The Bipartisan Infrastructure Bill signed into law back in 2021 includes billions of dollars to help clean up, strengthen and expand our power network in what is touted by the White House as “…the largest investment in clean energy transmission and grid in American history.”
Aside from all that, if it’s any consolation, this isn’t the first time we’ve gone through a monumental shift in transportation. Something similar happened around 100 years ago when the fossil fuels industry was born. It took decades to develop this infrastructure. Drilling, pumping, refining and transporting petroleum on a national scale didn’t happen overnight. Our electrical network faces similar challenges today.

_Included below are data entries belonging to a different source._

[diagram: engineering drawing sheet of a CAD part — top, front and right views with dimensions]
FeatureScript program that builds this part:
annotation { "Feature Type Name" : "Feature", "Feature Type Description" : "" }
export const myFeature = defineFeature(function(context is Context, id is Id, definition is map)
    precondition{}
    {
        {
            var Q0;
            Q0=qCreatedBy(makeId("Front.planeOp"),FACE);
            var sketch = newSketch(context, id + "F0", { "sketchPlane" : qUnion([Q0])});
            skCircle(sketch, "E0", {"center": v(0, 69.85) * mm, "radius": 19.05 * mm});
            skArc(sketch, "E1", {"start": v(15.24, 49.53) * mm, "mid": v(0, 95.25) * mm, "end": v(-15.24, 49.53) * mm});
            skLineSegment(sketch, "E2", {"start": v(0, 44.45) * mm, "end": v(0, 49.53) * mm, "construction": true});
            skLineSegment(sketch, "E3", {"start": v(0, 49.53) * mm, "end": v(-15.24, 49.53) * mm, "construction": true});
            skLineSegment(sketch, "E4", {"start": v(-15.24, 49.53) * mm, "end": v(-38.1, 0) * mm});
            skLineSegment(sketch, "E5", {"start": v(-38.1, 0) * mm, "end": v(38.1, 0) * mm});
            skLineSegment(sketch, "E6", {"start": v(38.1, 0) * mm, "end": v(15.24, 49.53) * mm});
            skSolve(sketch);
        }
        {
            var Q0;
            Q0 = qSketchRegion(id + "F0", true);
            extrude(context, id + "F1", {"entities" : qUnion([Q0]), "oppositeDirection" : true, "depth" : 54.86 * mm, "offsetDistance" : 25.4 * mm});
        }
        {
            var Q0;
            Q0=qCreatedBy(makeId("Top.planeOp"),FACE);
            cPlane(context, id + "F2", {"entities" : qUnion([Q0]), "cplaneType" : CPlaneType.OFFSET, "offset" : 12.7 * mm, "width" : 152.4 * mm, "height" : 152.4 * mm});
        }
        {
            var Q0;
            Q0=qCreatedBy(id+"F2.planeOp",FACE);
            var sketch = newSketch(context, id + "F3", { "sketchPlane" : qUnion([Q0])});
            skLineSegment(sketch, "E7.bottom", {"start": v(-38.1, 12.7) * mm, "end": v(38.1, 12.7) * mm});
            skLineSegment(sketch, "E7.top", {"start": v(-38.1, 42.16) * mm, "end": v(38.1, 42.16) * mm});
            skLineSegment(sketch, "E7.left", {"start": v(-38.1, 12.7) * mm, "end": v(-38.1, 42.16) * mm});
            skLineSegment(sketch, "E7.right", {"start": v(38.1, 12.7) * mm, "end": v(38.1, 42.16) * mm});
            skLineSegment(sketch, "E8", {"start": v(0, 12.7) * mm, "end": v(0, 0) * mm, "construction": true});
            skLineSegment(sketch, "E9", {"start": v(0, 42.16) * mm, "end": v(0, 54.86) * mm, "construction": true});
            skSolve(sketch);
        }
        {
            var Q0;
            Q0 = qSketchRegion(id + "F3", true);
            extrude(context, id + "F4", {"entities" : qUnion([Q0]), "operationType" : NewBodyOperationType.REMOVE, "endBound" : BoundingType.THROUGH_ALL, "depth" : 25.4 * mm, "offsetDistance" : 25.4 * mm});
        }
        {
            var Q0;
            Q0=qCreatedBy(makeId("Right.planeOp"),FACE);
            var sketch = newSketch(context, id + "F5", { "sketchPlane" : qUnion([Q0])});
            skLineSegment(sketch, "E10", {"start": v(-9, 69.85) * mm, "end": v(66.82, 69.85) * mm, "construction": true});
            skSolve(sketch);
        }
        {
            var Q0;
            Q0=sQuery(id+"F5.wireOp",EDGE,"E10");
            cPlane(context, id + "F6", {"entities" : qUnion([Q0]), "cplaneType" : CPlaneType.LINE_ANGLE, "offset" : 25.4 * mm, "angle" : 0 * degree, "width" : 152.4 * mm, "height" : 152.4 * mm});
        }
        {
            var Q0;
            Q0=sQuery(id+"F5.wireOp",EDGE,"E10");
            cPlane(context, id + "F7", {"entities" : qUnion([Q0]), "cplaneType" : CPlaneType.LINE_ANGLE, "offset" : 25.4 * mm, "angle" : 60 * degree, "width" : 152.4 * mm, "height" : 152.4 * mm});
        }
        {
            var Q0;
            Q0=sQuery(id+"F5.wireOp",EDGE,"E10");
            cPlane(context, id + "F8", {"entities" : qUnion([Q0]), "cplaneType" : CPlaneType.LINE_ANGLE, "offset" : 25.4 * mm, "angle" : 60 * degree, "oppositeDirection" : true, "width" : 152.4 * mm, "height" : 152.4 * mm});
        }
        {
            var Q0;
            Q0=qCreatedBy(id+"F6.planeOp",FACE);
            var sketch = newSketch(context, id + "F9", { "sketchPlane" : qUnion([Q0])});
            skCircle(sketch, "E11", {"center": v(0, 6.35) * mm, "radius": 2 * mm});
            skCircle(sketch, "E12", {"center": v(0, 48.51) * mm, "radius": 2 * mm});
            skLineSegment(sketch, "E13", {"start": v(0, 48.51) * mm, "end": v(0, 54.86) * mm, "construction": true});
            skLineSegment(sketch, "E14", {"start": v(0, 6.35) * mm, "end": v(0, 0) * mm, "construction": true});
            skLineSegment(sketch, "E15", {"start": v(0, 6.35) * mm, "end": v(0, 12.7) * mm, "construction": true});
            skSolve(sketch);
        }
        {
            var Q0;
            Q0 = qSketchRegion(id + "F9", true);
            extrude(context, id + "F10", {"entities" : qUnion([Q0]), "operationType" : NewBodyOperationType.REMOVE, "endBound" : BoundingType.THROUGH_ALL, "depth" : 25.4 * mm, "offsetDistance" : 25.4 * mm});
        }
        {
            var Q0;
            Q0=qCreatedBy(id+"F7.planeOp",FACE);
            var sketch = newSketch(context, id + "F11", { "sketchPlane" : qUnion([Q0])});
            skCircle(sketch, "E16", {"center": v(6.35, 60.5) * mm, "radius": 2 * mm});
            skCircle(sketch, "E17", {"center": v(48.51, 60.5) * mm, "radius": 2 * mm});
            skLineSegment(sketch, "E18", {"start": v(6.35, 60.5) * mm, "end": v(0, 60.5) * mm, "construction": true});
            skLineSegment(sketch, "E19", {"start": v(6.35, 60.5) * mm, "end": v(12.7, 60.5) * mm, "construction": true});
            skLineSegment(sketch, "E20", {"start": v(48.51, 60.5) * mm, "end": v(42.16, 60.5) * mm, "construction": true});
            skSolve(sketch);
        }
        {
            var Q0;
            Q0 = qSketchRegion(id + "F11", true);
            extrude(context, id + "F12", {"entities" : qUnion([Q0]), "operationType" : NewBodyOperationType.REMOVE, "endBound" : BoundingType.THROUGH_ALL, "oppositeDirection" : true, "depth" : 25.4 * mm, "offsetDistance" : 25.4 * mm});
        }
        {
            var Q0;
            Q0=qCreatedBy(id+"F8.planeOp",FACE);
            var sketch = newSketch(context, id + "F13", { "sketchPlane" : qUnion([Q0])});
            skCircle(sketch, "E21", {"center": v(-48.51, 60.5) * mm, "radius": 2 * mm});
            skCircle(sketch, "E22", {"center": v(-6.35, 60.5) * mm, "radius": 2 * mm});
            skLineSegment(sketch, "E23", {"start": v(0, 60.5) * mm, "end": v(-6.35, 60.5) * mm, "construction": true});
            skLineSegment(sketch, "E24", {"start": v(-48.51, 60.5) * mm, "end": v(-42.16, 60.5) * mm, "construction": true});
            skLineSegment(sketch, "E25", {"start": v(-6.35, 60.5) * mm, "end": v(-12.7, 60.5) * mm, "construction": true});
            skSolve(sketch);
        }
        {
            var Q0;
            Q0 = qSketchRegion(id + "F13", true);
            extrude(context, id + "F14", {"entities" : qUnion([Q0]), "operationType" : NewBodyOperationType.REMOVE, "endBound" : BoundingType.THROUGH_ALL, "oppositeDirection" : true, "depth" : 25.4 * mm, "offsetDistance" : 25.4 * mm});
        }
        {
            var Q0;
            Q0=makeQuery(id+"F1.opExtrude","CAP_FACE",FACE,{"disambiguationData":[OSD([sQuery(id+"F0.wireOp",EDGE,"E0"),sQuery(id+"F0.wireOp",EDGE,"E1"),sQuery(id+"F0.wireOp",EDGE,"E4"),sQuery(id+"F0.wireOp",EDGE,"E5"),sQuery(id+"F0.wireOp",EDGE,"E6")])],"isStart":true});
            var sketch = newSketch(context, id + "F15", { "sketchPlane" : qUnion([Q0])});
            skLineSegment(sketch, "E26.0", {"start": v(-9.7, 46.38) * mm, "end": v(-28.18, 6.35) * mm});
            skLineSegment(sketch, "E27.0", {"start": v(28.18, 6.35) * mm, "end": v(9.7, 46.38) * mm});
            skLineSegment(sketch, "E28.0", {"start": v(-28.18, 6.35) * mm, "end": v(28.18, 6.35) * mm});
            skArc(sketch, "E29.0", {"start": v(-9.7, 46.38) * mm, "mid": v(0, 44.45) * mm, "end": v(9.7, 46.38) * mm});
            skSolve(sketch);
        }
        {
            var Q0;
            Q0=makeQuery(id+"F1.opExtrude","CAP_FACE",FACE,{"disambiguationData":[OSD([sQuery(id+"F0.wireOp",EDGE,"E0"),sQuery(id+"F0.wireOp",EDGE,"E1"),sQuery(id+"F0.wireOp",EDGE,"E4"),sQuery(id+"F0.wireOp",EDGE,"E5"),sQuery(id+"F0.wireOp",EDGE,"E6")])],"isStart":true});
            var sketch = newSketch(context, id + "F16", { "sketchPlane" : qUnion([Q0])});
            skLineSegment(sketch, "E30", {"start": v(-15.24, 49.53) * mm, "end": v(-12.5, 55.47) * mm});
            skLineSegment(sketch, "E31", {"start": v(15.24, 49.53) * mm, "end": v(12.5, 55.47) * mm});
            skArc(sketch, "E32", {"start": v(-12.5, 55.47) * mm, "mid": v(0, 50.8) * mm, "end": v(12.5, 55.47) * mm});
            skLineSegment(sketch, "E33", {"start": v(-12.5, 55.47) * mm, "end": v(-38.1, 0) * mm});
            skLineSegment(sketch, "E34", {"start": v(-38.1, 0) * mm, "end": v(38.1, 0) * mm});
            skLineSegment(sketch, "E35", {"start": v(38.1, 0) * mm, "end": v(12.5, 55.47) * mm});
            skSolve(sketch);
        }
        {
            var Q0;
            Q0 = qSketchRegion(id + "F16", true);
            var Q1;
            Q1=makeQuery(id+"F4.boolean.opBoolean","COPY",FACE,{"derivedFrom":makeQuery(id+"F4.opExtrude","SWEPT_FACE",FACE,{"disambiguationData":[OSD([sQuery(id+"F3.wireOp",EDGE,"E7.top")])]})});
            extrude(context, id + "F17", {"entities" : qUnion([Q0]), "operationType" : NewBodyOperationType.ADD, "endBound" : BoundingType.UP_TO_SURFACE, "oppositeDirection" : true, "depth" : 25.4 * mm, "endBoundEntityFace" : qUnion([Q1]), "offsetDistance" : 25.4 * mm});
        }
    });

Fiorani said, “I am optimistic that the grid itself will be upgraded. It will take time. These things move so slow.” Similarly, Bardia noted, “I have no doubt that the utilities will be able to meet the load. I have very serious concerns about the near- and mid-term of being able to establish the charging infrastructure that’s required to provide the convenience that we’ve become accustomed to in, you know, filling up our tank in 3 minutes.”
So, will EVs destroy our power grid? It seems like the answer is no, they will not. Despite its age, our electrical network still has capacity, there’s room to grow. Big investments are being made to produce and distribute more electricity, Future energy-generation and storage solutions are being developed all the time. And finally, the EV adoption rate is projected to grow at a reasonable pace, so utility companies have time to upgrade their systems.
Despite what certain cable TV pundits and politicians may say, it sounds like we’re in a good place, and things should get better going forward, so there’s no need to worry about living in the dark ages as more drivers start plugging in.